Diana Hayward is a Scottish artist based in Cambridge. Early in her career, Diana was initially inspired to paint by the Scottish colourists, in particular, Samuel John Peploe and Francis Campbell Boileau Cadell as well as Norman Edgar and George Devlin. She was greatly influenced by the way their use of colour and fluid painting styles manage to fill a room with light.

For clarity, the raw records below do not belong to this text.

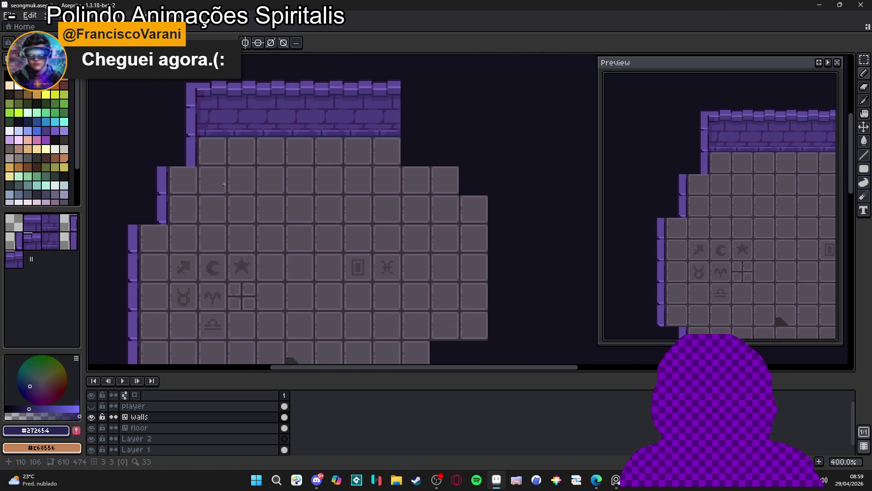
drag(235, 173, 244, 224)
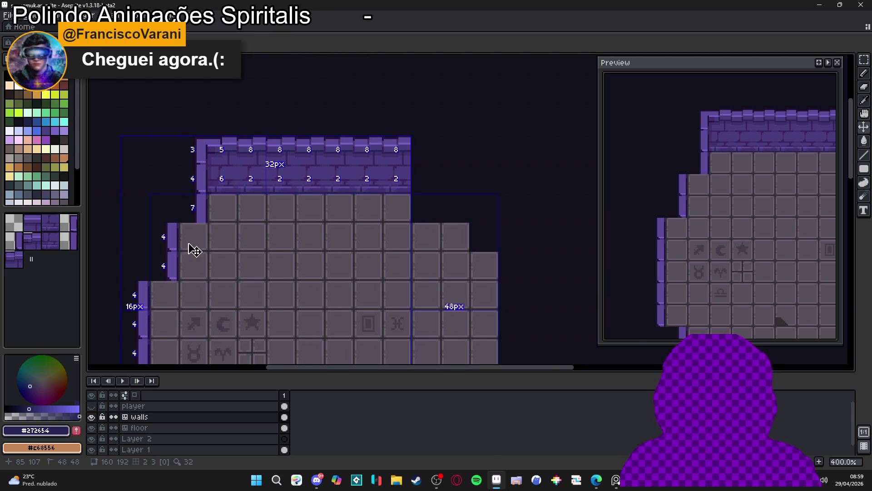
key(ctrl+s)
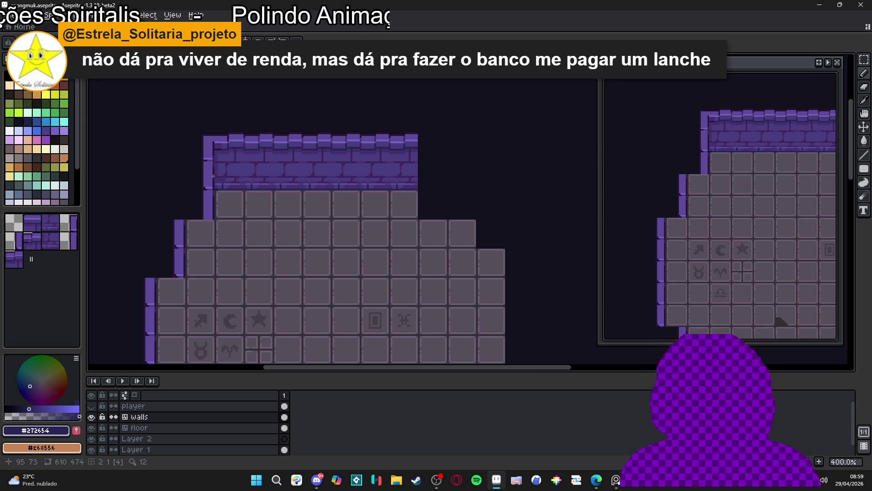
Step: With the pixel grid shown, pencil dark outline pixels on the wall's left edge and save
scroll(206, 174, up, 1)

Diana’s work varies from impressionistic to semi-abstract, leaving enough room for the viewer to make their own interpretations. She paints as an emotional response to memories and images of time spent at her favourite coastal spots. For Diana beaches are forever changing. It is the same place but the wind and the tide have sculpted it over time. They are constantly evolving places, each with their own personalities. The sea has impact and whether its waves are gently lapping the shore or rolling in and spraying, Diana finds this both energising and calming. This energy is clearly reflected in her work, with the loose and free application of heavy impasto acrylics as well as the use of both brushes and painting knives. This process of capturing the movement of water is one which Diana finds a joyful challenge.
‘Painting gives me a lot of pleasure. Unplanned, the image emerges. It seems to almost paint itself. Paintings are so much more than simple images. They are responses to emotions, memories, places and meetings. They have soul, should resonate and most importantly bring joy.’
Diana has been exhibiting her work since 2002, quickly gaining success at the Park Gallery in Glasgow, becoming their top-selling artist. Since then her work has been shown in Cambridge, Edinburgh, London and Glasgow including at the Paisley Art Institute. Her work also features in private collections in Europe and Asia.